For this exercise, return the line containing "1. Intermission 1" and every line after it through the end of the records below, without alteration.
Top of Material provided
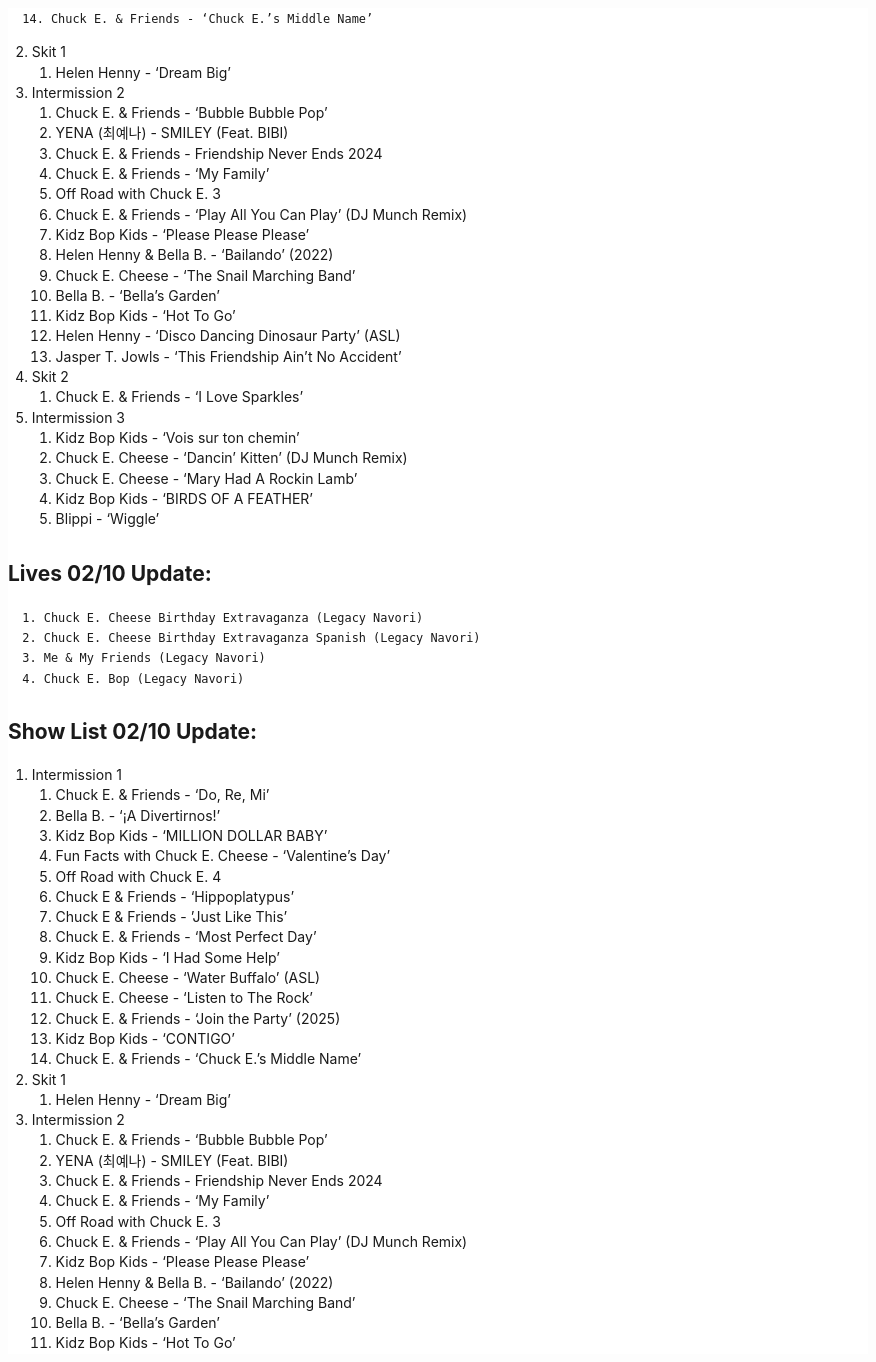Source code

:       14. Chuck E. & Friends - ‘Chuck E.’s Middle Name’
2. Skit 1
      1. Helen Henny - ‘Dream Big’
3. Intermission 2
      1. Chuck E. & Friends - ‘Bubble Bubble Pop’	
      2. YENA (최예나) - SMILEY (Feat. BIBI)
      3. Chuck E. & Friends - Friendship Never Ends 2024
      4. Chuck E. & Friends - ‘My Family’
      5. Off Road with Chuck E. 3
      6. Chuck E. & Friends - ‘Play All You Can Play’ (DJ Munch Remix)
      7. Kidz Bop Kids - ‘Please Please Please’
      8. Helen Henny & Bella B. - ‘Bailando’ (2022)
      9. Chuck E. Cheese - ‘The Snail Marching Band’
      10. Bella B. - ‘Bella’s Garden’
      11. Kidz Bop Kids - ‘Hot To Go’
      12. Helen Henny - ‘Disco Dancing Dinosaur Party’ (ASL)
      13. Jasper T. Jowls - ‘This Friendship Ain’t No Accident’
13. Skit 2
      1. Chuck E. & Friends - ‘I Love Sparkles’
14. Intermission 3
      1. Kidz Bop Kids - ‘Vois sur ton chemin’
      2. Chuck E. Cheese - ‘Dancin’ Kitten’ (DJ Munch Remix)
      3. Chuck E. Cheese - ‘Mary Had A Rockin Lamb’
      4. Kidz Bop Kids - ‘BIRDS OF A FEATHER’
      5. Blippi - ‘Wiggle’

## Lives 02/10 Update:
      1. Chuck E. Cheese Birthday Extravaganza (Legacy Navori)
      2. Chuck E. Cheese Birthday Extravaganza Spanish (Legacy Navori)
      3. Me & My Friends (Legacy Navori)
      4. Chuck E. Bop (Legacy Navori)


## Show List 02/10 Update:
1. Intermission 1
      1. Chuck E. & Friends - ‘Do, Re, Mi’
      2. Bella B. - ‘¡A Divertirnos!’
      3. Kidz Bop Kids - ‘MILLION DOLLAR BABY’
      4. Fun Facts with Chuck E. Cheese -  ‘Valentine’s Day’
      5. Off Road with Chuck E. 4 
      6. Chuck E & Friends - ‘Hippoplatypus’ 
      7. Chuck E & Friends - ’Just Like This’
      8. Chuck E. & Friends - ‘Most Perfect Day’
      9. Kidz Bop Kids - ‘I Had Some Help’
      10. Chuck E. Cheese - ‘Water Buffalo’ (ASL)
      11. Chuck E. Cheese - ‘Listen to The Rock’
      12. Chuck E. & Friends - ‘Join the Party’ (2025)
      13. Kidz Bop Kids - ‘CONTIGO’
      14. Chuck E. & Friends - ‘Chuck E.’s Middle Name’
2. Skit 1
      1. Helen Henny - ‘Dream Big’
3. Intermission 2
      1. Chuck E. & Friends - ‘Bubble Bubble Pop’	
      2. YENA (최예나) - SMILEY (Feat. BIBI)
      3. Chuck E. & Friends - Friendship Never Ends 2024
      4. Chuck E. & Friends - ‘My Family’
      5. Off Road with Chuck E. 3
      6. Chuck E. & Friends - ‘Play All You Can Play’ (DJ Munch Remix)
      7. Kidz Bop Kids - ‘Please Please Please’
      8. Helen Henny & Bella B. - ‘Bailando’ (2022)
      9. Chuck E. Cheese - ‘The Snail Marching Band’
      10. Bella B. - ‘Bella’s Garden’
      11. Kidz Bop Kids - ‘Hot To Go’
Bottom of Material provided
▶ [Task solution]
1. Intermission 1
      1. Chuck E. & Friends - ‘Do, Re, Mi’
      2. Bella B. - ‘¡A Divertirnos!’
      3. Kidz Bop Kids - ‘MILLION DOLLAR BABY’
      4. Fun Facts with Chuck E. Cheese -  ‘Valentine’s Day’
      5. Off Road with Chuck E. 4 
      6. Chuck E & Friends - ‘Hippoplatypus’ 
      7. Chuck E & Friends - ’Just Like This’
      8. Chuck E. & Friends - ‘Most Perfect Day’
      9. Kidz Bop Kids - ‘I Had Some Help’
      10. Chuck E. Cheese - ‘Water Buffalo’ (ASL)
      11. Chuck E. Cheese - ‘Listen to The Rock’
      12. Chuck E. & Friends - ‘Join the Party’ (2025)
      13. Kidz Bop Kids - ‘CONTIGO’
      14. Chuck E. & Friends - ‘Chuck E.’s Middle Name’
2. Skit 1
      1. Helen Henny - ‘Dream Big’
3. Intermission 2
      1. Chuck E. & Friends - ‘Bubble Bubble Pop’	
      2. YENA (최예나) - SMILEY (Feat. BIBI)
      3. Chuck E. & Friends - Friendship Never Ends 2024
      4. Chuck E. & Friends - ‘My Family’
      5. Off Road with Chuck E. 3
      6. Chuck E. & Friends - ‘Play All You Can Play’ (DJ Munch Remix)
      7. Kidz Bop Kids - ‘Please Please Please’
      8. Helen Henny & Bella B. - ‘Bailando’ (2022)
      9. Chuck E. Cheese - ‘The Snail Marching Band’
      10. Bella B. - ‘Bella’s Garden’
      11. Kidz Bop Kids - ‘Hot To Go’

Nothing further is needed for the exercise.